Ohio State Prison: In 1952, a researcher with Sloan-Kettering Institute injected live cancer cells into prisoners.  Also at Sloan-Kettering, 300 healthy women were injected with live cancer cells without being told.

CIA biological experiments: The CIA released whooping cough bacteria from boats outside Tampa Bay, Fla., in 1955.  A whooping cough epidemic resulted which killed at least 12 people.

U.S. Army biological warfare experiments: Army bio-warfare researchers released millions of infected mosquitoes over Savannah, Ga., and Avon Park, Fla., in 1956 and 1957 to test how yellow fever and dengue fever spreads.  Hundreds contracted a wide variety of illnesses including fevers, respiratory illnesses, stillbirths, encephalitis and typhoid.  Army researchers pretending to be public health workers photographed and conducted experiments on the victims. Several people died as a result of the experiments.

Project Shipboard Hazard and Defense: During the mid-1960s, the U.S. Army sprayed several U.S. ships transporting thousands of U.S. military personnel with various biological and chemical warfare agents.  The personnel were not notified of the tests and were not given any protective gear.  Among the chemicals and agents used were the nerve gasses VX and Sarin and toxic chemicals like zinc cadmium sulfide and sulfur dioxide.
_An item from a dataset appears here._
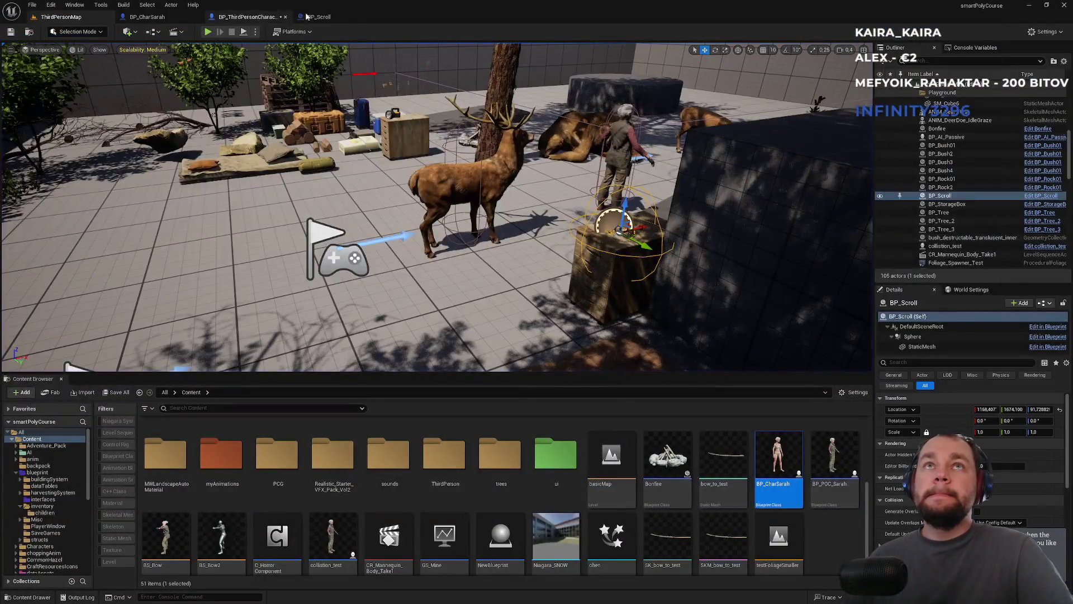
Inspect BP_Scroll's StaticMesh and Sphere collision settings, moving the Sphere under DefaultSceneRoot
click(341, 17)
Human radiation experiments: While much of the information on these experiments was (and some still is) classified, researchers conducted thousands of radiation experiments on the poor, sick, mentally disabled and some “conscientious objectors.”  Some of the information came to light in 1986 in a government report, American Nuclear Guinea Pigs: Three Decades of Experiments on U.S. Citizens that was issued by the House Committee on Energy and Commerce.